Slashing the basic RTA portal fee from £1,200 to £500 will cost claimant lawyers £200m a year, the Ministry of Justice has estimated.
It has also argued that it would be wrong to assume that referral fees were not taken into account when the £1,200 was agreed.
The impact assessment published alongside yesterday’s decision to press ahead with the portal reforms admitted that the government does not know “exactly how many cases will be affected” by the cut in fees, as the Jackson reforms could also impact the volume of cases.
“Assuming that 2011/12 volumes of protocol settlements (around 300,000 cases) remain, the aggregate cost to claimant lawyers of [the reform] would be around £200m,” it said.
However, the assessment said there were potential benefits to claimant solicitors in having more cases within a defined process. “Simplified, more uniform and more predictable processes applied to a large volume of similar claims may support additional case processing efficiencies, and might support new forms of business models.
“The ongoing costs of processing claims may fall as a result. The extent of these administrative and processing savings is not known and has not been monetised.”
Extending the portal and introducing fixed recoverable costs (FRCs) for cases which fall out of it will also reduce the ‘costs of the costs’, it said.
Defendant insurers would conversely benefit to the tune of £200m but would also face earlier payouts.
The assessment predicted that claimants would benefit from having to pay lower success fees, as well as from earlier payment and quicker resolution of their claims.
The main consultation response document said the government does not accept the argument that because the current rates were calculated without any reference to referral or marketing fees, FRCs should not be reduced on account of the referral fee ban.
It said: “The government considers that it would have been commercially illogical for claimant lawyers to have negotiated FRC levels which did not enable them to meet their costs (including referral fees).
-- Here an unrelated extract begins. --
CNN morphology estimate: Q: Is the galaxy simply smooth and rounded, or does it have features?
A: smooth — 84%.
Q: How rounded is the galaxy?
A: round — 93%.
Even if referral fees were not separately identified as a cost during the negotiations, it would be wrong to deduce from this that they were not accounted for at all…
“In any event, whatever the basis of the negotiations leading to the setting of FRCs at their current level, the FRCs set as a result of those negotiations were evidently set at a level which enabled the average claimant solicitors’ firm to cover its outgoings and operate commercially, even though many of these firms paid referral fees.
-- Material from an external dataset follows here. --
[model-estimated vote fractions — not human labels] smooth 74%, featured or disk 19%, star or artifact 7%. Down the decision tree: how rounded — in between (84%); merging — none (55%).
“That being so, it is reasonable to assume that FRCs could now be reduced – whilst still enabling these solicitors’ firms to operate commercially – once referral fees are abolished, unless there was evidence to suggest that the abolition of referral fees would lead to an inevitable and commensurate increase in other costs, such as advertising.”
Dismissing the argument also that firms which do not pay referral fees may pay up to £500 in marketing costs, it said “marketing costs were likely to have been treated in the same way in the original costs negotiations as referral fees. The government therefore considers that the referral fee ban provides reasonable grounds for considering that current FRCs should be lower in future”.
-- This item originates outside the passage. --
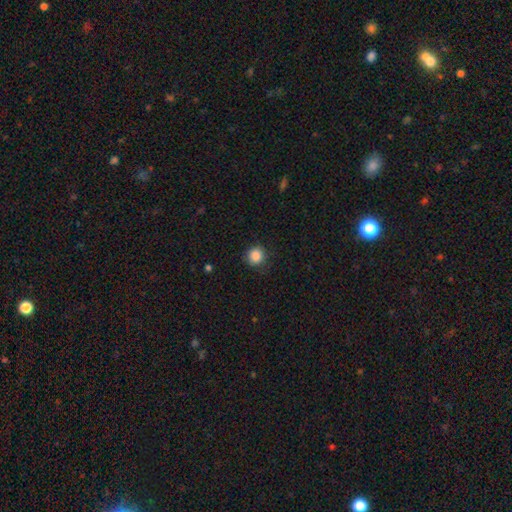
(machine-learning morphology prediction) smooth-or-featured: smooth: 87% | star or artifact: 10% | featured or disk: 3%
  how-rounded: round: 90% | in between: 9% | cigar-shaped: 1%
  merging: none: 83% | minor disturbance: 13% | major disturbance: 3% | merger: 1%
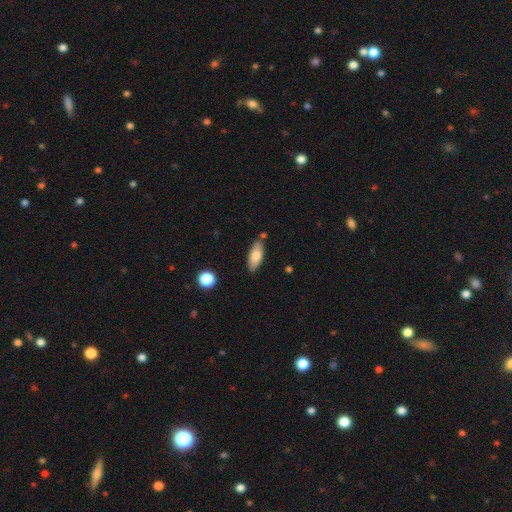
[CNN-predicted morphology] Overall: smooth (75%). How rounded: in between (76%). Merging: none (79%).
The government also said it received “insufficient evidence” to suggest that £500 does not accurately enough reflect the amount and nature of work required to deal with most straightforward, liability admitted claims worth less than £10,000.
Taking on arguments about reductions in access to justice and in the quality of legal advice as a result of the reduced FRCs, the government said solicitors will be able to charge higher success fees than now and also use damages-based agreements. This could lead to “more competitiveness and flexibility in the market”, meaning it will not be more difficult to obtain legal advice in the future.
It also predicted that “claimant lawyers remaining in the market will be likely to take on the cases left by any who have chosen to exit”.
However, the impact assessment – while prepared on the assumption that claimant lawyers would be as willing to bring cases as they are now – acknowledged that there was a risk this might not happen in “cases which are relatively more expensive to process”.
Other risks were that solicitors would reduce client care – but they “would still be required to operate in accordance with professional standards so the scope of any risk of worse customer experience might be limited” – and that there might be incentives for solicitors to undersettle so as to process a case quickly.
“Whether this risk materialises would depend upon the behaviour of defendants (insurers) in such settlement negotiations.”
- Direct Line’s 2012 results, published today, showed a fall in referral fee income from £27.9m to £21.1m; vehicle replacement referral income also fell and Direct Line said these “primarily reflected a reduction in non-fault claims volumes”. The company predicted that the impact of the civil justice reforms would be “net neutral” in the medium term. “However, there remains considerable uncertainty about the details and timing of the reforms.”